Find the best solutions to your questions at Westonci.ca, the premier Q&A platform with a community of knowledgeable experts. Join our Q&A platform to connect with experts dedicated to providing accurate answers to your questions in various fields. Our platform offers a seamless experience for finding reliable answers from a network of knowledgeable professionals.
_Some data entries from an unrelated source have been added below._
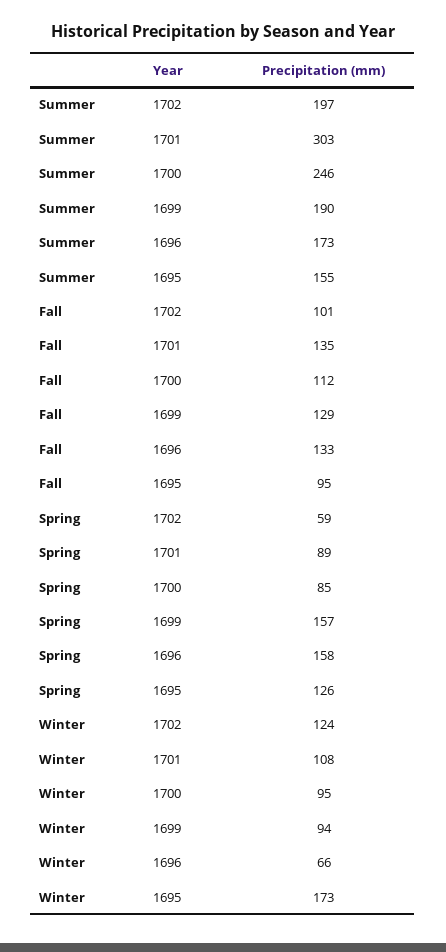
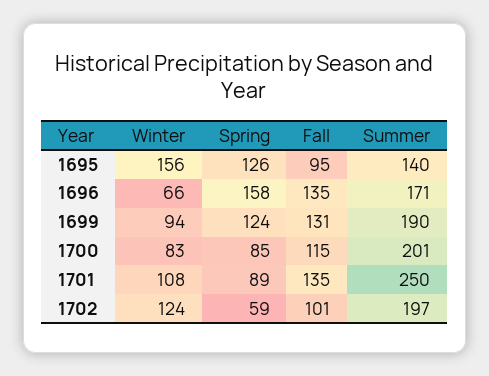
Summer, 1701: 303 -> 250
Summer, 1700: 246 -> 201
Summer, 1696: 173 -> 171
Summer, 1695: 155 -> 140
Fall, 1700: 112 -> 115
Fall, 1699: 129 -> 131
Fall, 1696: 133 -> 135
Spring, 1699: 157 -> 124
Winter, 1700: 95 -> 83
Winter, 1695: 173 -> 156

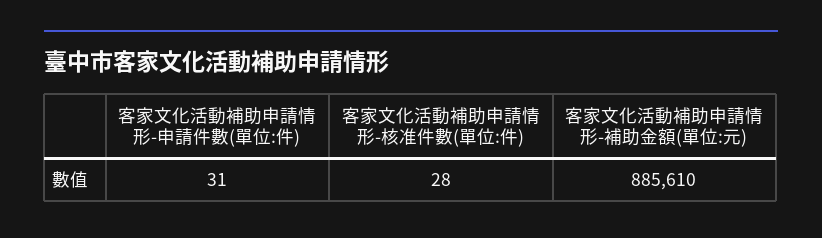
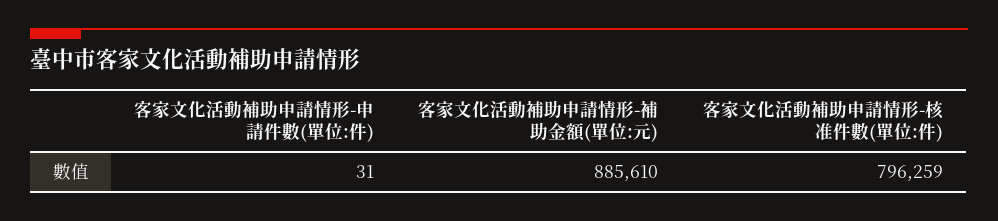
客家文化活動補助申請情形-核准件數(單位:件): 28 -> 796259

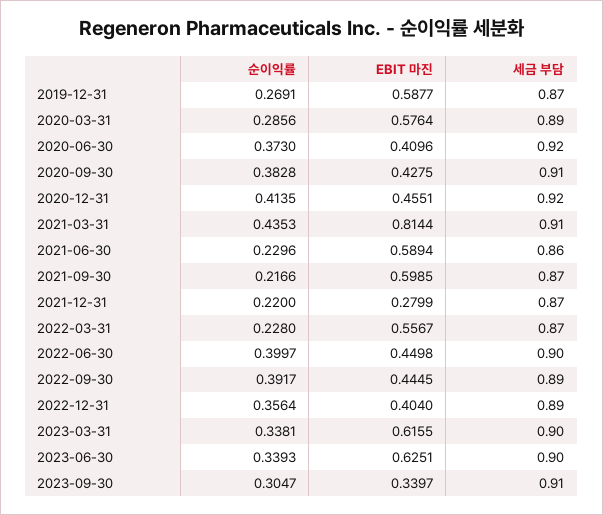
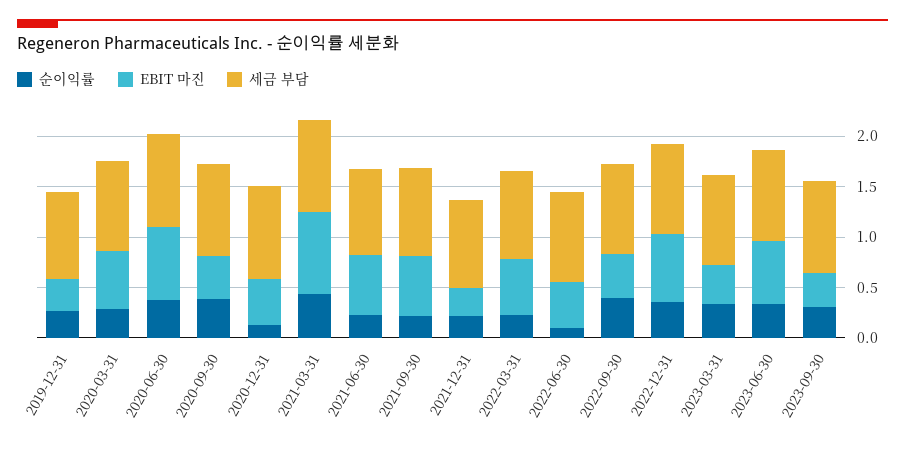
EBIT 마진, 2019-12-31: 0.5877 -> 0.3
EBIT 마진, 2020-06-30: 0.4096 -> 0.7
순이익률, 2020-12-31: 0.4135 -> 0.1
순이익률, 2022-06-30: 0.3997 -> 0.1
EBIT 마진, 2022-12-31: 0.404 -> 0.7
EBIT 마진, 2023-03-31: 0.6155 -> 0.4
Eric drops a 2.30 kg water balloon that falls a distance of 35.65 m off the top of abuilding. What is the kinetic energy at the bottom?

Sagot :

Givens.

• The mass of the ballon is 2.30 kg.

,

• The height is 35.65 m.

First, find the final velocity when the balloon is at the bottom. Use a formula that relates height, initial speed, final speed, and gravity.

[tex]v^2_f=v^2_0+2gh[/tex]

Where

• v_0 = 0 because the balloon starts from rest.

,

• Gravity is g = 9.8 m/s^2.

,

• h = 35.65 m.

Use all these magnitudes to find the final velocity v_f

[tex]\begin{gathered} v^2_f=0^2+2(9.8\cdot\frac{m}{s^2})(35.65m) \\ v^2_f=698.74m^2 \\ v_f=\sqrt[]{698.74m^2} \\ v_f\approx26.4(\frac{m}{s}) \end{gathered}[/tex]

Once we have the velocity at the bottom, find the kinetic energy using its formula.

[tex]K=\frac{1}{2}mv^2[/tex]

Where m = 2.30 kg, and v = 26.4m.s.

[tex]\begin{gathered} K=\frac{1}{2}\cdot(2.30\operatorname{kg})\cdot(26.4(\frac{m}{s}))^2 \\ K=1.15\cdot696.96J \\ K=801.5J \end{gathered}[/tex]

Therefore, the kinetic energy at the bottom is 801.5 J.